花菜はなんのことかわからなかったが、すぐに魔法を失敗した話だと気づいた。

「花菜」

「はい!!」

急にリリーに呼ばれて、花菜は飛びあがった。
今日は心臓に悪いことが起こりすぎだ。少し前までは裏庭で穏やかに休憩してたのに。花菜は早くあの裏庭に戻りたかった。

「裏庭に行ってイラクサを採ってきな」

「え?イラクサ」

「そう、イラクサ。100枚だよ」

裏庭には行きたいがイラクサは嫌だ。
イラクサには小さいトゲがあり、刺さると痛くまた、かぶれたりする。前に一回採取したことがあったが、手袋と袖の間に隙間があったらしい。そこにトゲが刺さって大変な思いをした。

「前に採ったことあるでしょ?」

「はい、ありますけど、一人だと、ちょっと不安で」

「わからないことはアッシュに聞きな。アッシュ、あんたも行くのよ」

「えー、ヤダよ、なんでイラクサなんだよ」

「つべこべ言わない!早く!200枚だよ」

(増えてる!)

こんな会話をリリーの師匠は「あらあら」と言いながら、楽しそうに聞いていた。

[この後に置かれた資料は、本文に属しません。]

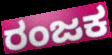
ರಂಜಕ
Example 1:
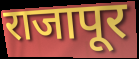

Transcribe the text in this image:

राजापूर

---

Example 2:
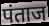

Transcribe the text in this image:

पंताज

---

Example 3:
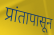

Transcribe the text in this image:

प्रांतापासून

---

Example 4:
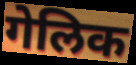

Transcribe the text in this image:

गेलिक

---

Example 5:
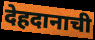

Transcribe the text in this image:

देहदानाची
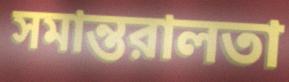
সমান্তরালতা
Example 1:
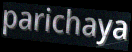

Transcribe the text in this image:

parichaya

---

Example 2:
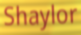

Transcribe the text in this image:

Shaylor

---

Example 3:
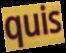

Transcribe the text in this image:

quis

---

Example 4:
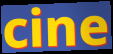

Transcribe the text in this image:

cine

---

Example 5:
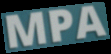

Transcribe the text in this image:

MPA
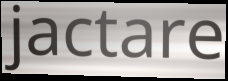
jactare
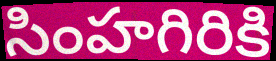
సింహగిరికి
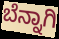
ಬೆನ್ನಾಗಿ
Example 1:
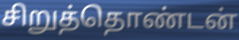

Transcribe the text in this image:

சிறுத்தொண்டன்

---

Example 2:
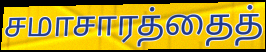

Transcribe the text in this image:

சமாசாரத்தைத்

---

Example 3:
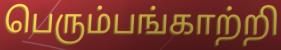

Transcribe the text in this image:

பெரும்பங்காற்றி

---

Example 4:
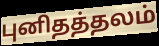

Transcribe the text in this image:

புனிதத்தலம்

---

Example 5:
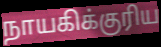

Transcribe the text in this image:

நாயகிக்குரிய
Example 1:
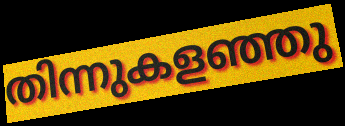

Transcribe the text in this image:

തിന്നുകളഞ്ഞു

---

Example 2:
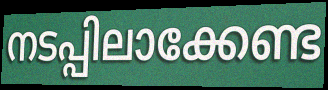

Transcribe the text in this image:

നടപ്പിലാക്കേണ്ട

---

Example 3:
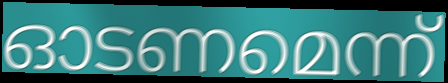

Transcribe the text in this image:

ഓടണമെന്ന്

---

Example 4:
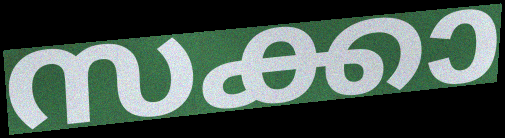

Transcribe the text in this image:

സക്കാ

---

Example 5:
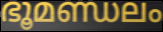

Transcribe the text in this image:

ഭൂമണ്ഡലം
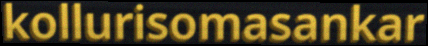
kollurisomasankar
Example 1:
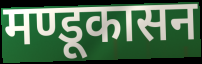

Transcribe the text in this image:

मण्डूकासन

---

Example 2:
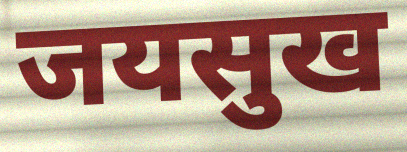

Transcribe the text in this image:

जयसुख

花菜とアッシュはこれ以上枚数を増やされては敵わないので、いそいそと裏庭に向かった。

花菜は最後、リリーと師匠を確認した。
二人が調合室に入っていくのが見えた。
まさか、このタイミングでリリーの師匠に会えるなんて思わなかった。
師匠は何しに来たんだろう。「久しぶり」と言っていたから頻繁に会っているわけではなさそうだ。
師匠はリリーが弟子を取ることに反対ではないらしい。
リリーは昔何をしたのだろう。
疑問がどんどん浮かぶが、花菜はイラクサを取る準備をした。ひとつため息をつく。
裏庭は変わらず穏やかな風が吹いている。
花菜を慰めるように風が頬をなでた。
裏庭を見渡す。自分の愚かさを今、嘆いていても仕方がない。

(言われた仕事をちゃんとやろう)

花菜はイラクサを取るために裏庭を進んでいった。